The full House and Senate will still need to OK the package. The House looks likely to vote on the bill next Tuesday while the Senate plans to take it up on the day after Memorial Day.
The bill would impact almost all aspects of the criminal justice system. Measures include increasing sentencing ranges, toughening penalties for drug possession offenses and targeting sexual assault.
After the deal was announced, members across the aisle praised the bipartisanship needed to create a bill acceptable to both chambers.
Sen. Shelley Hughes, R-Palmer, thanked the public for weighing in and pressuring the Legislature to support an SB 91 repeal effort.
The agreement was announced on the first day of the special session called by Gov. Mike Dunleavy after lawmakers reached the constitutional limit of the regular session Wednesday with major issues unresolved, including a crime bill.
Details on the agreement's cost were being finalized but some legislators said it would go into the tens of millions of dollars.
An influx of new inmates would likely necessitate reopening Palmer Correctional Center. Some prisoners would also likely need to be shipped Outside but legislators couldn't say how many.
"The Legislature, and the House in particular, is committed to not having a large out of state prison population," said Rep. Matt Claman, D-Anchorage. "But we're going to have to look at this one step at a time."

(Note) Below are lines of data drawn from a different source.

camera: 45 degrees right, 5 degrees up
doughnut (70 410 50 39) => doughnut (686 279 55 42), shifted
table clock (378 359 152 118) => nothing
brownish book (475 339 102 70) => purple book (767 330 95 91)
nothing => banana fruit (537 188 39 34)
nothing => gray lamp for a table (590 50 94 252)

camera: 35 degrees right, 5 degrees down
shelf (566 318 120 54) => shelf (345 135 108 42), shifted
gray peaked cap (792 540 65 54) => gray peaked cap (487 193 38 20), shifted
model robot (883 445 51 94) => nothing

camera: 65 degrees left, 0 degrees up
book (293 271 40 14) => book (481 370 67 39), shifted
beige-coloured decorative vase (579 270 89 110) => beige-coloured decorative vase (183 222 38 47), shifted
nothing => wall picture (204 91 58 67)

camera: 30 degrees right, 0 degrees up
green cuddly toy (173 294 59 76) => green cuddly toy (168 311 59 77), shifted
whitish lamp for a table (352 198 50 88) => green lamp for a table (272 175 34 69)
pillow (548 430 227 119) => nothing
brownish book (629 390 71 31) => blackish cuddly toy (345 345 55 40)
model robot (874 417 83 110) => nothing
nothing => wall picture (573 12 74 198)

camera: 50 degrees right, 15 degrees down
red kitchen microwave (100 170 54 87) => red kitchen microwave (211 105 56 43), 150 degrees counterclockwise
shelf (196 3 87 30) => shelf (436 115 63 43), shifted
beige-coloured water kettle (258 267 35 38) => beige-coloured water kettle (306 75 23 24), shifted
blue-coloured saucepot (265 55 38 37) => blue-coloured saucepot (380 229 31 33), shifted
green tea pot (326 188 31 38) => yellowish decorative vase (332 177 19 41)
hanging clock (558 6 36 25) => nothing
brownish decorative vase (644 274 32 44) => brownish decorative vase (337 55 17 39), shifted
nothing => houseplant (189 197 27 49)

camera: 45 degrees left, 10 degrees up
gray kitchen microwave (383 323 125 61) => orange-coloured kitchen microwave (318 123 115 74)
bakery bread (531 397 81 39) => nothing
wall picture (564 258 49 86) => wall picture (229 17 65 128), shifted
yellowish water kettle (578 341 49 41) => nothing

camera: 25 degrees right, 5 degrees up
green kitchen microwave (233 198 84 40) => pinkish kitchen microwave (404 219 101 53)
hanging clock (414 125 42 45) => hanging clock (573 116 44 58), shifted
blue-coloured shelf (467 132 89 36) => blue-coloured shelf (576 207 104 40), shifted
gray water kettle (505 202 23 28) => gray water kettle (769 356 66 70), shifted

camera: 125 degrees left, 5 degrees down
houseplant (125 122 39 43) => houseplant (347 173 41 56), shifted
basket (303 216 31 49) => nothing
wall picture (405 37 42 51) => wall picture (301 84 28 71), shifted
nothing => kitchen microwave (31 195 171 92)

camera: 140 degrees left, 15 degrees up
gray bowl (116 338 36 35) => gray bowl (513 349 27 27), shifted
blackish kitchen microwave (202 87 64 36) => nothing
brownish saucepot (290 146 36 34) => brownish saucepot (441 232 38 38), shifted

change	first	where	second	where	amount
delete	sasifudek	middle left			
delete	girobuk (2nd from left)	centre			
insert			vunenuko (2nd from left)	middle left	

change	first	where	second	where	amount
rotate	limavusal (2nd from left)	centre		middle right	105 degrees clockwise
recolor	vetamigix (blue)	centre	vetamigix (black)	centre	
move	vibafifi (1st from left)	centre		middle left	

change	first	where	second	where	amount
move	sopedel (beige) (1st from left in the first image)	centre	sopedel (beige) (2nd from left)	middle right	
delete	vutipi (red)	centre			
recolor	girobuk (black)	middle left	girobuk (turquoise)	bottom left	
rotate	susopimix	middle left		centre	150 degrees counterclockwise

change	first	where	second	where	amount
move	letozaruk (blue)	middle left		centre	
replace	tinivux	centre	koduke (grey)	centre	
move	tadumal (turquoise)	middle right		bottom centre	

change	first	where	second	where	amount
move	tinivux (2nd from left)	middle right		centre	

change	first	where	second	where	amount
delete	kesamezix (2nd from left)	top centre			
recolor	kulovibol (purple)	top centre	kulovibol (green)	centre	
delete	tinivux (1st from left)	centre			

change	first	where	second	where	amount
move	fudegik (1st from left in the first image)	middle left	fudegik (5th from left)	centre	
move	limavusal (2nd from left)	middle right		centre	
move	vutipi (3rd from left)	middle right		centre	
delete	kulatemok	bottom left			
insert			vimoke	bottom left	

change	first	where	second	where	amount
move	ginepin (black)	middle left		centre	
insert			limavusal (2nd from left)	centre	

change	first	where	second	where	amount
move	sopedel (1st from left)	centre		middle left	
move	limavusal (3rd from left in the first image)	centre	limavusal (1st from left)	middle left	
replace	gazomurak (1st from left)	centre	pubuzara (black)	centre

Lawmakers have said that attention must now turn to a drug addiction treatment program. The House majority signaled that could be added to a Capital Budget passed before the end of the special session.
The bill is intended to address public outcry over crime. It is one of the issues on the special session agenda. Dunleavy has also asked lawmakers to finish work on state spending plans and the Permanent Fund Dividend.